### TO DO:
Can you echo back the lines starting with the line that contains "仕事ができないふりをするメリッ" and going on through the line that contains "価されない場合が多いのです。", both included, with nothing changed?

### SUPPLIED MATERIAL:

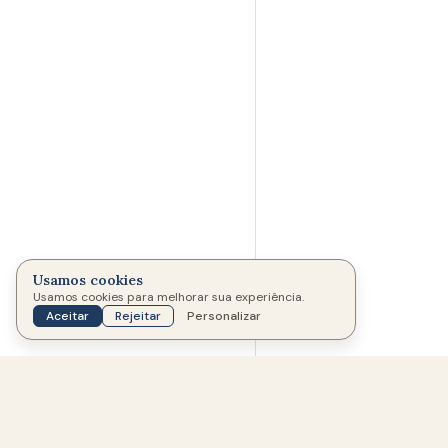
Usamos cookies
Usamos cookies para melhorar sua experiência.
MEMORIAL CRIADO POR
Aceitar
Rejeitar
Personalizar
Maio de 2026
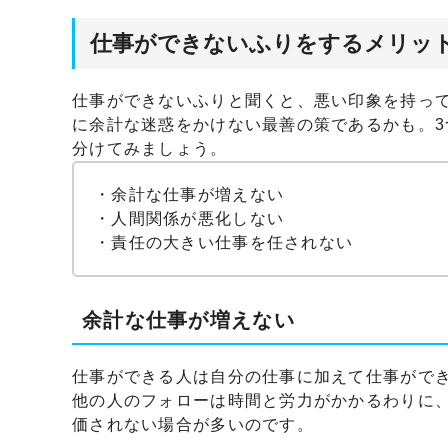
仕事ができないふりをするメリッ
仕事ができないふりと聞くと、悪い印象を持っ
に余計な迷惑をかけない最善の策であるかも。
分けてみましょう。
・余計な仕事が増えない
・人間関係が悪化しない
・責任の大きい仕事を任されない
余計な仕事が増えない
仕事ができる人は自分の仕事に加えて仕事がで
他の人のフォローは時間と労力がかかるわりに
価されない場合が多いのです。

* * *

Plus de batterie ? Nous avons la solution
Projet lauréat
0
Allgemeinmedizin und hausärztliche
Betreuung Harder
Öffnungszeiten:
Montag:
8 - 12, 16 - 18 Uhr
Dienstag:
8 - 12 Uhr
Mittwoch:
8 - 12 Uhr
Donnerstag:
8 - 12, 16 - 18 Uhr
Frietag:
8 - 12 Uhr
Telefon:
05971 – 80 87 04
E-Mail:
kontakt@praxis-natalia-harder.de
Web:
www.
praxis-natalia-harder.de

### ANSWER TO THIS PROBLEM:
仕事ができないふりをするメリッ
仕事ができないふりと聞くと、悪い印象を持っ
に余計な迷惑をかけない最善の策であるかも。
分けてみましょう。
・余計な仕事が増えない
・人間関係が悪化しない
・責任の大きい仕事を任されない
余計な仕事が増えない
仕事ができる人は自分の仕事に加えて仕事がで
他の人のフォローは時間と労力がかかるわりに
価されない場合が多いのです。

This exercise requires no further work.